*Set exercise 1*.
Transcribe the passage of the piece about Sampson leaving Indiana, starting at "The bottom line" and ending at "of committing them.".

*Page text*.
************

All day long Friday, speculation ran rampant over which bad option IU would choose. If the school fired Sampson without cause, it faced a protracted and potentially expensive lawsuit. If it let the NCAA infractions process run its course, it would have had to wait until the fall to cut Sampson loose. That would have meant losing a summer's worth of recruiting and then looking for a replacement at a time when no respectable college coach would leave his program.

If Indiana had waited for the NCAA to rule on this matter, it's likely the penalties would have been even more severe. The NCAA prefers that schools police and punish themselves. If IU hadn't fallen on its sword, the NCAA would probably have plunged it even deeper. The school still has to go through the infractions process but they've done all they can to mitigate the outcome.

Clearly, Sampson had no stomach for a long fight. He also realized just how precarious his situation was. Even though Sampson was in the second year of a seven-year, $7.3 million contract, he accepted a buyout of just $750,000. Remember, former Ohio State coach Jim O'Brien won a $2.5 million judgement because the school fired him in the midst of an NCAA investigation --- even though the NCAA later found the program guilty of committing major violations. If Sampson had forced Indiana's hand and let the school fire him for cause, he may have ended up with more money. He wasn't willing to take that chance.

The bottom line is IU understood that even if it did go through the infractions process, the chances of Sampson being exonerated were next to nil. Remember, this is not like a court of law, where the NCAA is the prosecutor who presents his case, followed by Indiana's defense, with the matter then being decided by a jury. The NCAA is the jury. The verdict was for all intents and purposes preordained.

Many people have asked, if Sampson committed NCAA violations, why couldn't the school have fired him without having to pay him any money? The answer is that the only entity that is able to establish a violation is the NCAA. Athletic director Rick Greenspan can't do it, and neither can IU president Michael McRobbie. So it's not that Indiana can't fire Sampson for committing violations. It's that he hasn't been officially found guilty of committing them.

The reality is, Sampson's fate was sealed the moment McRobbie announced the school's investigation into the NCAA's charges would only take seven days. There's a reason the NCAA gave Indiana 90 days to respond to the notice of allegations: It's a massive undertaking. It involves going through boxes and boxes of files, interviewing dozens of witnesses and compiling a mountain of information. The only thing Indiana could do inside of a week was read through the evidence the NCAA had already collected. How could that produce any other outcome other than acknowledging the charges were legitimate?

So Sampson walked off with his money Friday and Indiana moved forward on its season. Sampson's former players are understandably devastated, but I doubt they would really carry out a boycott. For all the pain and humiliation this situation has caused, Indiana fans should feel fortunate it ended so cleanly. In Dan Dakich, IU has a capable steward who played for and coached under Bob Knight and was the head coach at Bowling Green for 10 years. The Hoosiers have enough talent to win the Big Ten and reach a Final Four. And the school will have ample opportunity to find a permanent replacement once the season is over. Make no mistake: This is still one of the top five jobs in America. It will draw plenty of interest.

I know this whole episode has been a nightmare for Indiana. This is a program that is as proud of its integrity as it is of its championships and it won't soon recover from this gaping wound. But at least the worst part is over now. It's time for the healing to begin.

************

[Dataset excerpt]
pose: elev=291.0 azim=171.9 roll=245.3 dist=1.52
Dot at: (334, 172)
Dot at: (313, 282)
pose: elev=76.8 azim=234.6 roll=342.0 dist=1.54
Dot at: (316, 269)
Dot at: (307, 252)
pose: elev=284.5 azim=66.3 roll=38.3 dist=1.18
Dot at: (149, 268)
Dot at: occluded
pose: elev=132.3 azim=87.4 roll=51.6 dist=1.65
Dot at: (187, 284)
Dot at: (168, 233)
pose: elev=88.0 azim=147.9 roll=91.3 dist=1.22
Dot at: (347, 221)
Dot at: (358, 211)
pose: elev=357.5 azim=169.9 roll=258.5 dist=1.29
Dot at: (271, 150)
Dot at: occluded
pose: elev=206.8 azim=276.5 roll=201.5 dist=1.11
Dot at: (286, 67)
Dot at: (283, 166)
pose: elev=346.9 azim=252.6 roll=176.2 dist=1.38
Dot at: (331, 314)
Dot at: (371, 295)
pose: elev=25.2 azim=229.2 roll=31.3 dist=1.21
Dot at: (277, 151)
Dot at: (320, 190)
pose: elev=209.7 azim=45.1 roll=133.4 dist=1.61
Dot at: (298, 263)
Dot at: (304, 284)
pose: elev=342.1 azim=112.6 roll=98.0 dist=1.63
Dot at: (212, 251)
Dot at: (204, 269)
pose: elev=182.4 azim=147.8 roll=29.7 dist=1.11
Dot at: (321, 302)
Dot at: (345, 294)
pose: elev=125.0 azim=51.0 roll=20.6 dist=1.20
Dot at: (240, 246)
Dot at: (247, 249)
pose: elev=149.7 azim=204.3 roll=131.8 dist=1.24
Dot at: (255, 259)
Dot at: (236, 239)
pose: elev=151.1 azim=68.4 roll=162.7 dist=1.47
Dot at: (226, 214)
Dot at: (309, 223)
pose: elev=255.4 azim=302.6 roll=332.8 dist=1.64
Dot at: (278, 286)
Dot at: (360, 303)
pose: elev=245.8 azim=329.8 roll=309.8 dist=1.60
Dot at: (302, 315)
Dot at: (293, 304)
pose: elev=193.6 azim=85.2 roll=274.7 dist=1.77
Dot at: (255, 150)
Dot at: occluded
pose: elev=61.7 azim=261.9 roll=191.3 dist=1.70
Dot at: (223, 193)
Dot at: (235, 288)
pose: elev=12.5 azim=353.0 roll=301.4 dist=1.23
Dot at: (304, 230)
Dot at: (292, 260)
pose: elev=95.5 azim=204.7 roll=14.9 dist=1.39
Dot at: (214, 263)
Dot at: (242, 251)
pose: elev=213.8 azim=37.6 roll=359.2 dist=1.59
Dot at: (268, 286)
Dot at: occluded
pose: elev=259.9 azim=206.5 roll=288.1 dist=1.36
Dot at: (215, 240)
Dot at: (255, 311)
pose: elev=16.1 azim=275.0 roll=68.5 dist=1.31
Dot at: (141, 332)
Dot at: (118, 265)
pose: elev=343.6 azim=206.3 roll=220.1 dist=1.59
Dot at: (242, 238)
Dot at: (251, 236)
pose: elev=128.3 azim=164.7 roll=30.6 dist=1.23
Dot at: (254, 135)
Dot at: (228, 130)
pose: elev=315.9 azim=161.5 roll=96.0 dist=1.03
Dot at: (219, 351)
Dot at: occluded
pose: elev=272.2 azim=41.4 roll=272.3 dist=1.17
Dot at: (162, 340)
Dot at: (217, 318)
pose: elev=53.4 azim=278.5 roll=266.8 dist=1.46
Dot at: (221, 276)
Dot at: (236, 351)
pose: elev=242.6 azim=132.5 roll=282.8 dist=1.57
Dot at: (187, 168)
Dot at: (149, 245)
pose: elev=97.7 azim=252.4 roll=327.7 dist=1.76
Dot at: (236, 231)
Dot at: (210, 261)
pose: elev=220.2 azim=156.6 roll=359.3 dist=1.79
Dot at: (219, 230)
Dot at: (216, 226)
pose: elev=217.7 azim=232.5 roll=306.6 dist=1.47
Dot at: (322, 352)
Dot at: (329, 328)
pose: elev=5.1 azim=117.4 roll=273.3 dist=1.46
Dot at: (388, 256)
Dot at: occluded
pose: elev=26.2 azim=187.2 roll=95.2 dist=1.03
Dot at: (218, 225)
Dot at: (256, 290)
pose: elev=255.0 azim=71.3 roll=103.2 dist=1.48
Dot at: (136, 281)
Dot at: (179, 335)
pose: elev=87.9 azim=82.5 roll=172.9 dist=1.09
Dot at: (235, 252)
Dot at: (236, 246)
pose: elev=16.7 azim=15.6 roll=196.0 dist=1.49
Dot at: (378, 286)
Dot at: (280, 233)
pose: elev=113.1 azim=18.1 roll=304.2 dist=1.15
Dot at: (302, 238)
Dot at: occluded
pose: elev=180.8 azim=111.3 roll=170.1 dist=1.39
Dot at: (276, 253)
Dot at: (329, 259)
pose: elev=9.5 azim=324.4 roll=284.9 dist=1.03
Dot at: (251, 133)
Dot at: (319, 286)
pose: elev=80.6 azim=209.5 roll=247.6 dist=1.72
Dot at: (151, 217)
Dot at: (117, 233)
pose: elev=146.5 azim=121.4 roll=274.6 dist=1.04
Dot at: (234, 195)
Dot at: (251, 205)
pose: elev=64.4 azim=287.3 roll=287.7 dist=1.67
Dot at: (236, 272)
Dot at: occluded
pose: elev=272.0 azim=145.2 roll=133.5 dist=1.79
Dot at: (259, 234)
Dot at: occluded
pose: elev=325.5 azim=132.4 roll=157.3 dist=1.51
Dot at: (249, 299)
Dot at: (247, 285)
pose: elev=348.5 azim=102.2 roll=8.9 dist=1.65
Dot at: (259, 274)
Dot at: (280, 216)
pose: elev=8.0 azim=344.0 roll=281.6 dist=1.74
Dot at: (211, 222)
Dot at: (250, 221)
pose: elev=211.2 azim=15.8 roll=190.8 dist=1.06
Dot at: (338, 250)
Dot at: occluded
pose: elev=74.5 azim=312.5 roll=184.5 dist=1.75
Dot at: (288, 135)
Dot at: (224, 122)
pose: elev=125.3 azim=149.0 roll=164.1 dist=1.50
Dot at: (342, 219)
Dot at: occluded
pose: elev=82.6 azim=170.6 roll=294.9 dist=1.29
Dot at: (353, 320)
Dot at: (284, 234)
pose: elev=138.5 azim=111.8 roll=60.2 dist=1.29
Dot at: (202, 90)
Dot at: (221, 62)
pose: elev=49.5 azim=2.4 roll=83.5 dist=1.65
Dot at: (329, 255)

************

*Set exercise 2*.
In the records, change "dist" to "distance" throughout the lines starting at the one containing "pose: elev=209.7 azim=45.1" and ending at the one containing "Dot at: (235, 288)", and leave everything else as it is. Return only those lines.

*Task answer 1*.
The bottom line is IU understood that even if it did go through the infractions process, the chances of Sampson being exonerated were next to nil. Remember, this is not like a court of law, where the NCAA is the prosecutor who presents his case, followed by Indiana's defense, with the matter then being decided by a jury. The NCAA is the jury. The verdict was for all intents and purposes preordained.

Many people have asked, if Sampson committed NCAA violations, why couldn't the school have fired him without having to pay him any money? The answer is that the only entity that is able to establish a violation is the NCAA. Athletic director Rick Greenspan can't do it, and neither can IU president Michael McRobbie. So it's not that Indiana can't fire Sampson for committing violations. It's that he hasn't been officially found guilty of committing them.

*Task answer 2*.
pose: elev=209.7 azim=45.1 roll=133.4 distance=1.61
Dot at: (298, 263)
Dot at: (304, 284)
pose: elev=342.1 azim=112.6 roll=98.0 distance=1.63
Dot at: (212, 251)
Dot at: (204, 269)
pose: elev=182.4 azim=147.8 roll=29.7 distance=1.11
Dot at: (321, 302)
Dot at: (345, 294)
pose: elev=125.0 azim=51.0 roll=20.6 distance=1.20
Dot at: (240, 246)
Dot at: (247, 249)
pose: elev=149.7 azim=204.3 roll=131.8 distance=1.24
Dot at: (255, 259)
Dot at: (236, 239)
pose: elev=151.1 azim=68.4 roll=162.7 distance=1.47
Dot at: (226, 214)
Dot at: (309, 223)
pose: elev=255.4 azim=302.6 roll=332.8 distance=1.64
Dot at: (278, 286)
Dot at: (360, 303)
pose: elev=245.8 azim=329.8 roll=309.8 distance=1.60
Dot at: (302, 315)
Dot at: (293, 304)
pose: elev=193.6 azim=85.2 roll=274.7 distance=1.77
Dot at: (255, 150)
Dot at: occluded
pose: elev=61.7 azim=261.9 roll=191.3 distance=1.70
Dot at: (223, 193)
Dot at: (235, 288)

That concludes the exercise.